The NATO secretary general was speaking ahead of a meeting in which the ambassadors from NATO’s 30 member states were expected to sign the accession protocols for the two Nordic countries, opening a months-long period for alliance countries to ratify their membership.
[LIVE] Watch Secretary General @jensstoltenberg’s opening remarks ahead of the signature of the #NATO Accession Protocols for #Finland and #Sweden together with Foreign Minister @Haavisto and Foreign Minister @AnnLinde https://t.co/4DJ8r55rrE
— Oana Lungescu (@NATOpress) July 5, 2022
“We are tremendously grateful for all the strong support that our accession has received from the allies,” said Swedish Foreign Minister Ann Linde.
“We are convinced that our membership would strengthen NATO and add to the stability in the Euro Atlantic area,” she added.
In the wake of Russia’s invasion of Ukraine in February, Sweden and Finland in parallel announced their intention to drop their military non-alignment status and become part of NATO.
A NATO summit in Madrid last week endorsed that move by issuing invitations to the two, after Turkey won concessions over concerns it had raised and a US promise it would receive new warplanes.
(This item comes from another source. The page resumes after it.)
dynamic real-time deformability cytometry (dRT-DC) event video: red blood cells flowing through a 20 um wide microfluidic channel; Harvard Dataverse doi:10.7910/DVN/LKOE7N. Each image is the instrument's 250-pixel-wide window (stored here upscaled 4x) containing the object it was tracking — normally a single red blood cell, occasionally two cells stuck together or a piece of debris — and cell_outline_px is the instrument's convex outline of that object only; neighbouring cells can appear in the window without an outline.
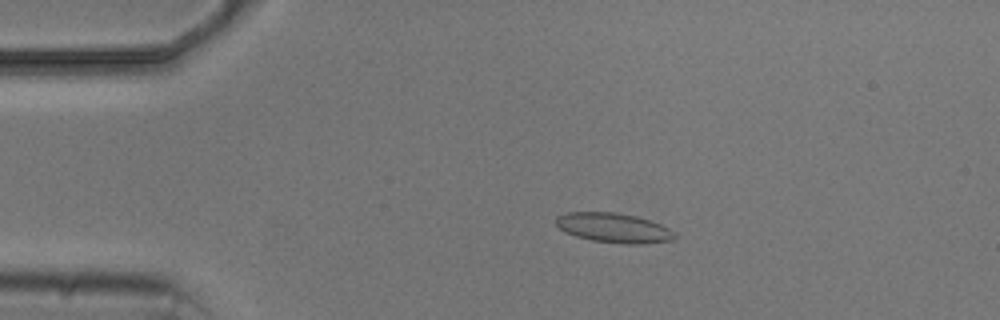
{"species": "common noctule bat (a hibernating species)", "species_latin": "Nyctalus noctula", "temperature_condition": "cold", "stored_images_in_passage": 6, "camera_frame_rate_fps": 3000, "um_per_image_px": 0.085, "animal": {"sex": "male", "body_mass_g": 20.5, "forearm_length_mm": 52.5}, "frame": {"image": 1, "passage_image": 4, "time_ms": 3.333, "image_size_px": [1000, 320], "cell_outline_px": [[676, 236], [672, 240], [644, 244], [624, 244], [592, 240], [576, 236], [564, 232], [556, 224], [556, 216], [568, 212], [616, 212], [636, 216], [660, 224], [676, 232]], "centroid_in_image_um": [52.17, 19.37], "position_along_channel_um": 32.8, "area_um2": 20.52}}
Turkish President Recep Tayyip Erdogan had accused Sweden and Finland of being havens for Kurdish militants he has sought to crush, and for promoting “terrorism.”
He also demanded they lift arms embargoes imposed for Turkey’s 2019 military incursion into Syria.
But Erdogan has kept the rest of NATO on tenterhooks by saying he could still block Sweden and Finland’s bids if they fail to follow through on their promises, some of which were undisclosed, such as possible extradition agreements.